Cheap Labor in Bulgaria
Chinese Open First Car Plant in Europe
It used to be that European carmakers opened plants to assemble their cars in China. Now the Chinese have turned the tables with the opening of their first factory in Bulgaria, an EU country with low labor costs and taxes. Increasingly, Chinese carmakers are setting their sights on the European and American automobile markets.
Great Wall this week became the first Chinese automobile manufacturer to open an automobile assembly plant inside the European Union in the latest move suggesting the country's carmakers are seeking to establish a beachhead into the European market.
Bulgarian Prime Minister Boyko Borisov on Tuesday attended the opening of Great Wall's new factory in the northern Bulgarian village of Bahovitsa. The plant is to be operated jointly by Great Wall and the Bulgarian firm Litex Motors.
For years, European carmakers like Volkswagen have established large joint ventures in order to gain footholds in the Chinese market, but now the tables appear to be turning.
"Stepping on the European market is our strategy," Great Wall CEO Wang Fengying said at the opening festivities.
Within three to five years, the company plans to produce an entire line of models in Bahovitsa to be sold in Europe, she said. Test assembly of the Voleex C10 and the Steed 5 pick-up truck, which sell for 16,000 to 25,000 leva (€8,200 to €12,800), began already in November.

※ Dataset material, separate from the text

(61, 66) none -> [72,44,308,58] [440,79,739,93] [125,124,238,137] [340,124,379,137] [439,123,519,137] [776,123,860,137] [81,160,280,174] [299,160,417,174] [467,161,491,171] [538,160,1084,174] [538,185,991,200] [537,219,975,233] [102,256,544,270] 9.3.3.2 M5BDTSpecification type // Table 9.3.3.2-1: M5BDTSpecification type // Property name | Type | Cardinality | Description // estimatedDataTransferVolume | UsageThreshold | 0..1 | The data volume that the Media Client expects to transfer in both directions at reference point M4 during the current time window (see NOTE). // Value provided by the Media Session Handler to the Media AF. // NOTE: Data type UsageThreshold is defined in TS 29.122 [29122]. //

In the midterm, Great Wall plans to assemble around 50,000 automobiles per year at the 500,000 square meter plant. The number of workers is expected to grow from the current total of 120 to 2,000. Initially, the company plans to sell its vehicles primarily in Bulgaria and neighboring Eastern European countries like Serbia and Macedonia, but it later plans to expand into other EU countries.
Attractive Labor Market
Bulgaria, the EU's poorest country, is attractive as a labor market because it is an oasis of cheap wages and low taxes. Workers are considered well educated and the country is ideal as the site for a company like Great Wall to launch. Given that wages for factory workers have risen considerably in China in recent years, assembly sites abroad have become increasingly attractive for some manufacturers.

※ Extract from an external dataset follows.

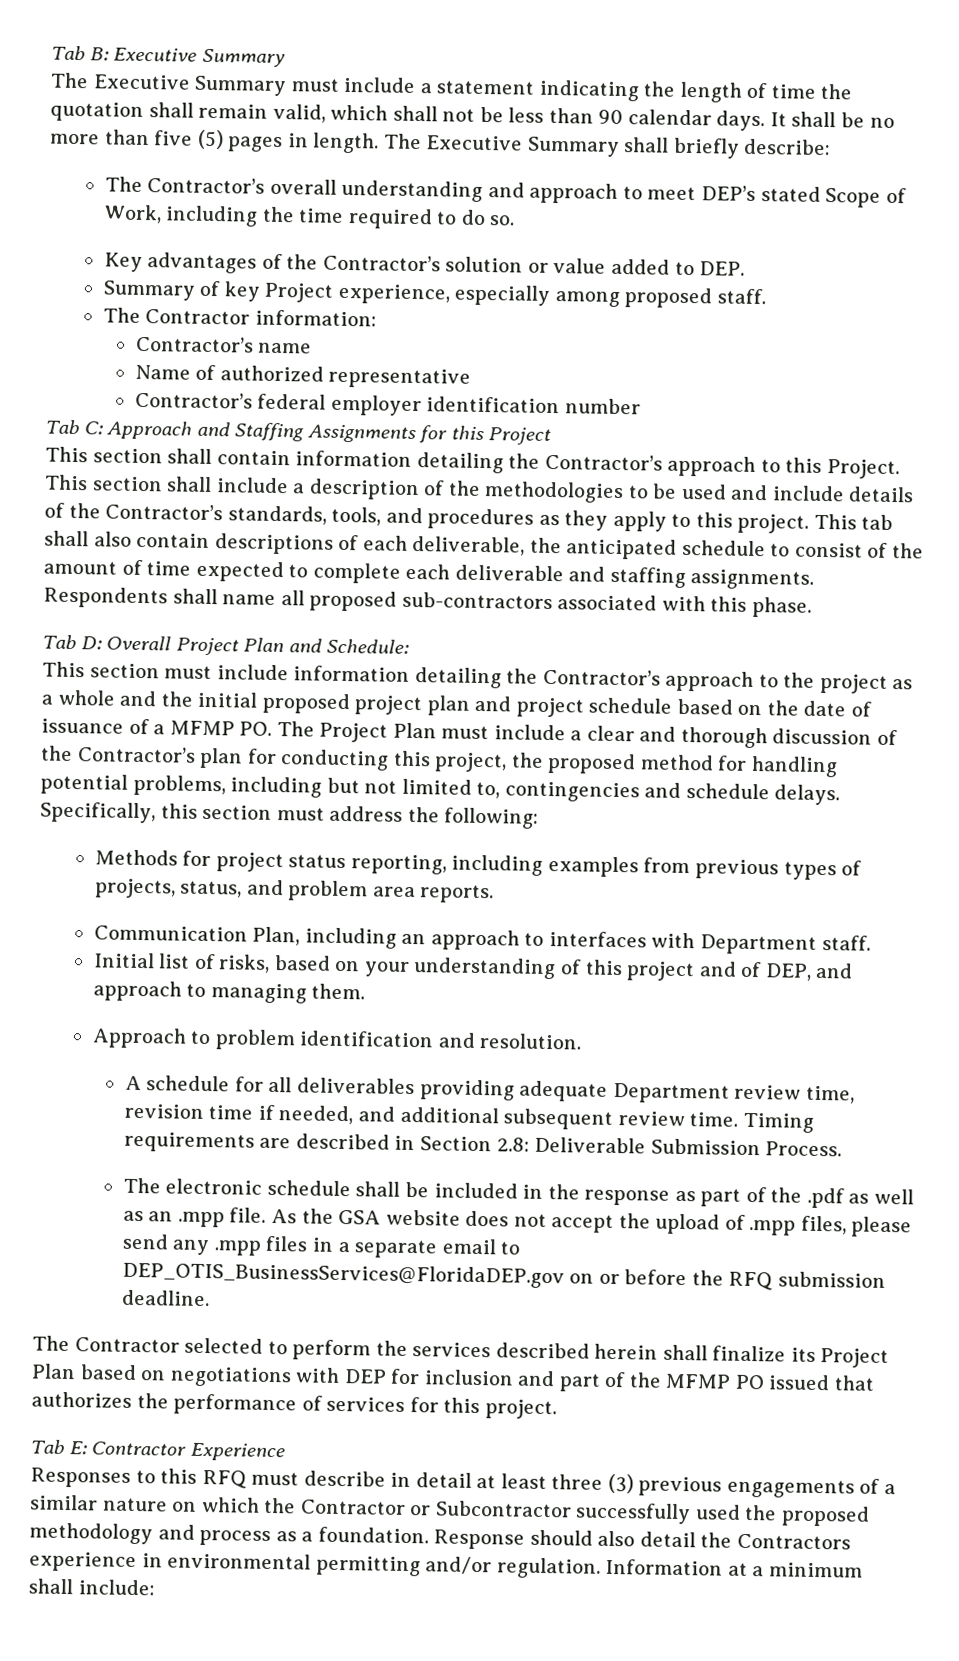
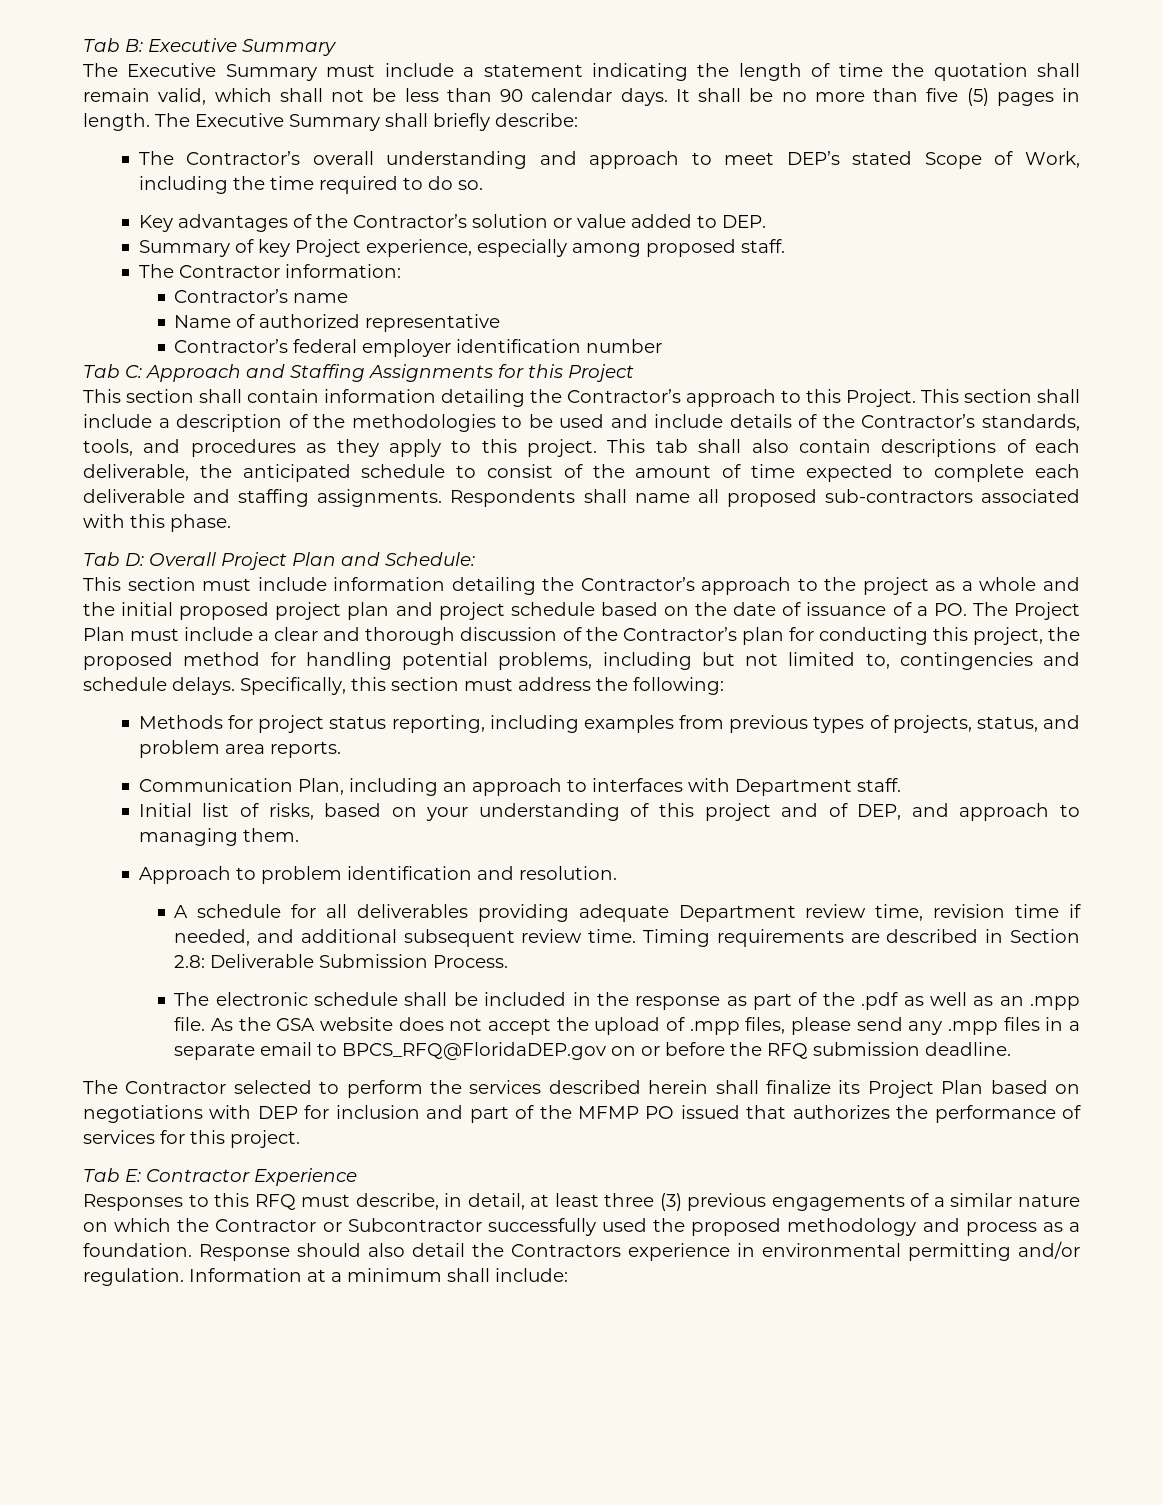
[169,720,235,736] MFMP -> (928, 611) none
[121,1261,565,1289] DEP_OTIS_BusinessServices@FloridaDEP.gov -> [342,1042,607,1060] BPCS_RFQ@FloridaDEP.gov
[303,1470,472,1488] describe in detail -> [355,1193,525,1210] describe, in detail,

Just as the Japanese and Koreans did decades ago, Chinese automakers are hoping to gain strong positions in the longer term in the Western European and United States markets. The move, however, also reflects efforts by Bulgaria, which has suffered in the global financial crisis, to attract more foreign investment.
Great Wall is China's largest manufacturer of sports-utility vehicles and operates plants in around a dozen countries, including Russia, Indonesia, Egypt and Ukraine.
Other Chinese carmakers are also expanding, but they are adopting diverse strategies in their push into Europe. Automobile-maker Geely, for example, purchased Swedish carmaker Volvo from Ford in 2010. And China's largest homegrown carmaker, Chery, together with Italy's DR Motor, bought a Fiat plant in Termini Imerese in Sicily.
"It is a way for them to make progress in quality levels," analyst Yann Lacroix of credit insurance firm Euler Hermes told French news agency Agence France Presse.